Da Avvenire del 18/08/2021
Deng Xiaoping sarebbe contento. La «spina afghana», che come quella vietnamita aveva cercato invano di togliersi negli anni ’80, prima imbarcandosi nella disastrosa «lezione» contro Hanoi, poi appoggiando segretamente i mujaheddin contro i sovietici, si è tolta da sola.
Ufficialmente il governo cinese mantiene ancora un certo equilibrio, evita ancora dichiarazioni ufficiali, ma i media sono scatenati. Ed in Cina questo non avviene per caso. I giornali ufficiali del partito, il “Quotidiano del Popolo” e la sua versione inglese, il “Global Times”, parlano di «momento storico», di «ennesima prova di irresponsabilità degli Stati Uniti», della grande occasione che il popolo afghano ha di riconquistare la sua sovranità. Con l’aiuto, si capisce, della Cina. E del suo ormai potente “scudo” internazionale.

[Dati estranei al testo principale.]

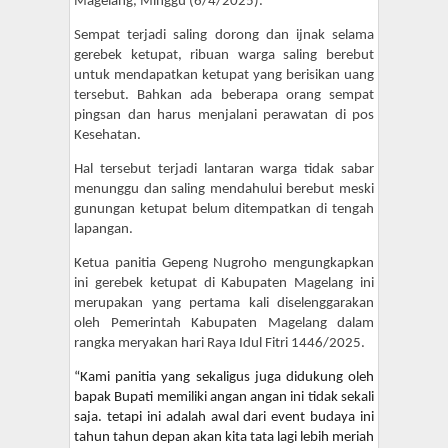
Magelang, Minggu (6/4/2025).
Sempat terjadi saling dorong dan ijnak selama
gerebek ketupat, ribuan warga saling berebut
untuk mendapatkan ketupat yang berisikan uang
tersebut. Bahkan ada beberapa orang sempat
pingsan dan harus menjalani perawatan di pos
Kesehatan.
Hal tersebut terjadi lantaran warga tidak sabar
menunggu dan saling mendahului berebut meski
gunungan ketupat belum ditempatkan di tengah
lapangan.
Ketua panitia Gepeng Nugroho mengungkapkan
ini gerebek ketupat di Kabupaten Magelang ini
merupakan yang pertama kali diselenggarakan
oleh Pemerintah Kabupaten Magelang dalam
rangka meryakan hari Raya Idul Fitri 1446/2025.
“Kami panitia yang sekaligus juga didukung oleh
bapak Bupati memiliki angan angan ini tidak sekali
saja. tetapi ini adalah awal dari event budaya ini
tahun tahun depan akan kita tata lagi lebih meriah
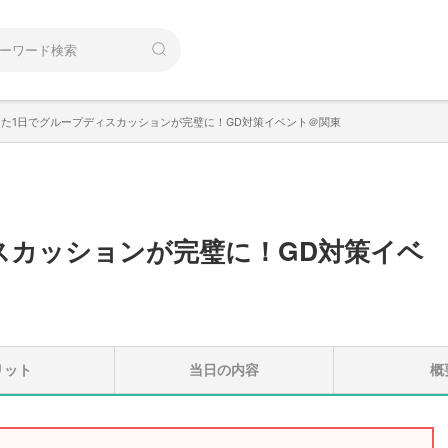
った1日でグループディスカッションが完璧に！GD対策イベント＠関東
スカッションが完璧に！GD対策イベ
リット
当日の内容
概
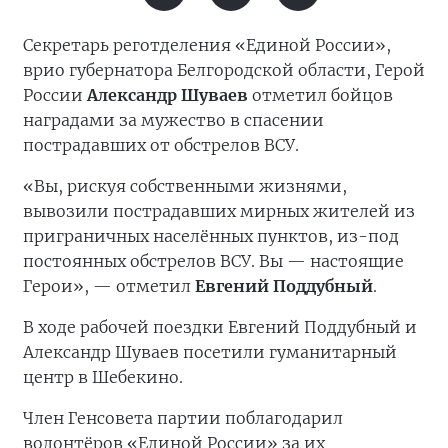
Секретарь реготделения «Единой России»,
врио губернатора Белгородской области, Герой
России
Александр Шуваев
отметил бойцов
наградами за мужество в спасении
пострадавших от обстрелов ВСУ.
«Вы, рискуя собственными жизнями,
вывозили пострадавших мирных жителей из
приграничных населённых пунктов, из-под
постоянных обстрелов ВСУ. Вы — настоящие
Герои», — отметил
Евгений Поддубный
.
В ходе рабочей поездки Евгений Поддубный и
Александр Шуваев посетили гуманитарный
центр в Шебекино.
Член Генсовета партии поблагодарил
волонтёров «Единой России» за их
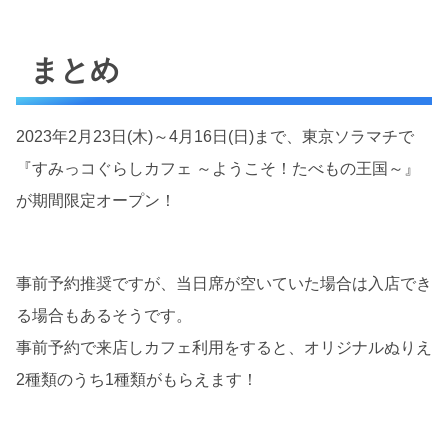
まとめ
2023年2月23日(木)～4月16日(日)まで、東京ソラマチで
『すみっコぐらしカフェ ～ようこそ！たべもの王国～』
が期間限定オープン！
事前予約推奨ですが、当日席が空いていた場合は入店でき
る場合もあるそうです。
事前予約で来店しカフェ利用をすると、オリジナルぬりえ
2種類のうち1種類がもらえます！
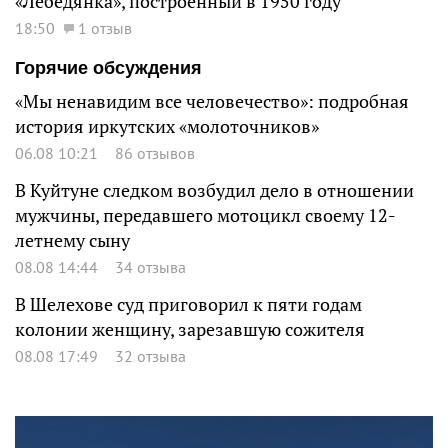
«Лебедянка», построенный в 1950 году
18:50
1 отзыв
Горячие обсуждения
«Мы ненавидим все человечество»: подробная
история иркутских «молоточников»
06.08 10:21
86 отзывов
В Куйтуне следком возбудил дело в отношении
мужчины, передавшего мотоцикл своему 12-
летнему сыну
08.08 14:44
34 отзыва
В Шелехове суд приговорил к пяти годам
колонии женщину, зарезавшую сожителя
08.08 17:49
32 отзыва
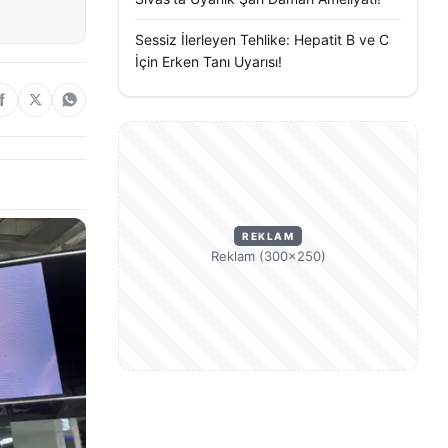
Sessiz İlerleyen Tehlike: Hepatit B ve C
İçin Erken Tanı Uyarısı!
REKLAM
Reklam (300×250)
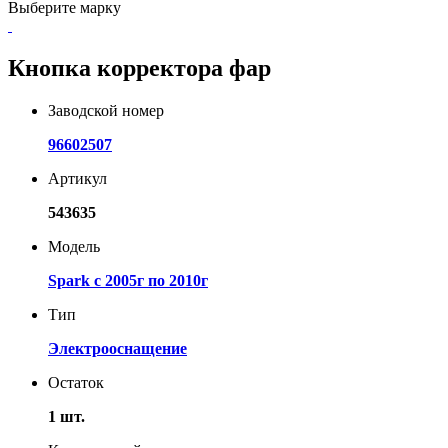
Выберите марку
Кнопка корректора фар
Заводской номер
96602507
Артикул
543635
Модель
Spark с 2005г по 2010г
Тип
Электрооснащение
Остаток
1 шт.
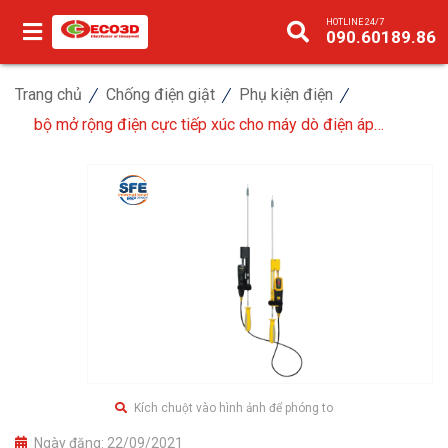
HOTLINE 24/7
090.60189.86
Trang chủ
Chống điện giật
Phụ kiện điện
bộ mở rộng điện cực tiếp xúc cho máy dò điện áp
tag780vife
Kích chuột vào hình ảnh để phóng to
Ngày đăng:
22/09/2021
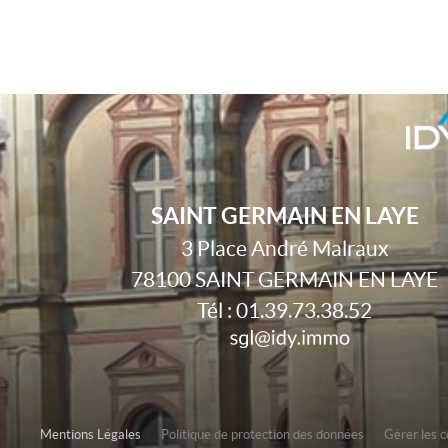
SAINT GERMAIN EN LAYE
3 Place André Malraux
78100
SAINT GERMAIN EN LAYE
Tél :
01.39.73.38.52
Mentions Légales
Politique de protection des données
Gérer les 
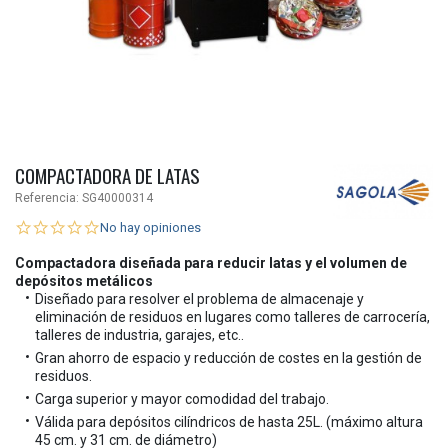
COMPACTADORA DE LATAS
Referencia:
SG40000314
No hay opiniones
Compactadora diseñada para reducir latas y el volumen de
depósitos metálicos
Diseñado para resolver el problema de almacenaje y
eliminación de residuos en lugares como talleres de carrocería,
talleres de industria, garajes, etc..
Gran ahorro de espacio y reducción de costes en la gestión de
residuos.
Carga superior y mayor comodidad del trabajo.
Válida para depósitos cilíndricos de hasta 25L. (máximo altura
45 cm. y 31 cm. de diámetro)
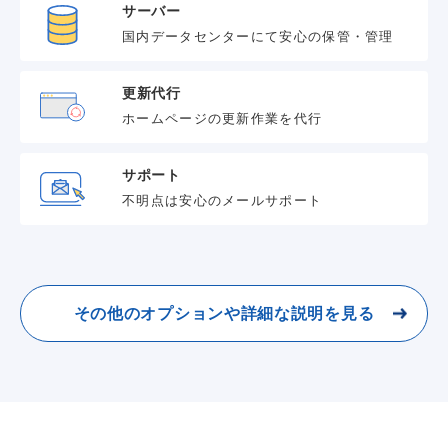
サーバー
国内データセンターにて安心の保管・管理
更新代行
ホームページの更新作業を代行
サポート
不明点は安心のメールサポート
その他のオプションや詳細な説明を見る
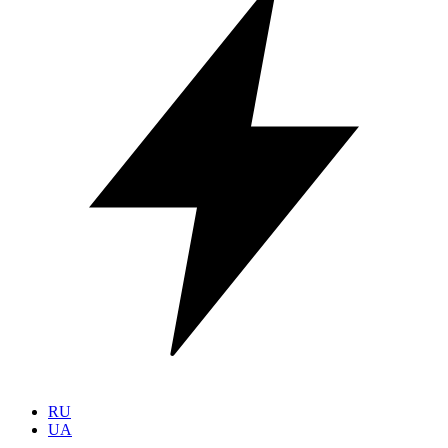
RU
UA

Un aiuto diverso da quello brutale esteso dai sovietici prima e poi dagli americani. «Perché la Cina è diversa – scrive il “Global Times” – la Cina non invade, non bombarda, non occupa.
E non vuole imporre i suoi valori. Ma non permette nemmeno che altri li impongano.
Rispetto reciproco e cooperazione economica sono i pilastri sui quali si devono reggere le relazioni internazionali». Sembrerebbe già tutto deciso. Sono mesi che Pechino si prepara al ritorno dei taleban, e alla luce del sole. Lo scorso 28 luglio, il giorno dopo aver accolto gelidamente il vicesegretario di Stato Usa Blinken, nello stesso albergo, ma in una sala più lussuosa, il ministro degli Esteri Wang Yi aveva incontrato, dandone ampia visibilità sui media locali ed internazionali, una delegazione dei «nuovi» talebani, guidata dal leader mullah Abdul Ghani Baradar, che oggi comandano a Kabul. Tre ore di colloqui in cui probabilmente sono stati fissati i termini di una collaborazione impensabile sino qualche anno fa, ma che oggi sembra cosa fatta. Nessuna concessione al terrorismo, sia internazionale che «regionale» (leggi Xinjiang) in cambio di aiuti «disinteressati» per la ricostruzione e lo sviluppo del paese. Nessuno sa , forse nemmeno i cinesi, anche se sono sicuramente i più informati, quali saranno le prime mosse dei talebani, aldilà delle prime dichiarazioni moderate dei loro portavoce. Ma è certo che Pechino si trova in pole position, ora, non solo per aggiungere l’ultimo, indispensabile anello al grande progetto della Via della Seta (ad esempio con la realizzazione dell’autostrada tra Kabul e Islamabad, già progettata e finanziata ma sinora bloccata dal governo filooccidentale, ma anche quella che dovrebbe attraversare il corridoio del Wharkan, rendendo più controllabile il delicato confine con lo Xinjiang) ma anche di accaparrarsi, con netto anticipo rispetto a chiunque altro, Russia compresa, il vero tesoro afghano. Che non è più, o non è più solo, l’oppio ma una manciata – si fa per dire, si parla di migliaia di tonnellate – di minerali dai nomi un po’ fiabeschi: scandio, ittrio, promezio, gadolinio, terbio e disprosio, tanto per citarne alcuni. Tutti elementi indispensabili per produrre tutto ciò di cui abbiamo bisogno oggi, dai semiconduttori alle fibre ottiche, passando per i veicoli ibridi e la strumentazione diagnostica, e che vanno sotto il nome di “terre rare”. La Cina, si dice, detiene già oltre l’80% della produzione mondiale. Assicurandosi il diritto di sfruttamento dei giacimenti afghani – valore stimato mille miliardi di dollari – ne avrebbe il monopolio. I carri armati non servono più.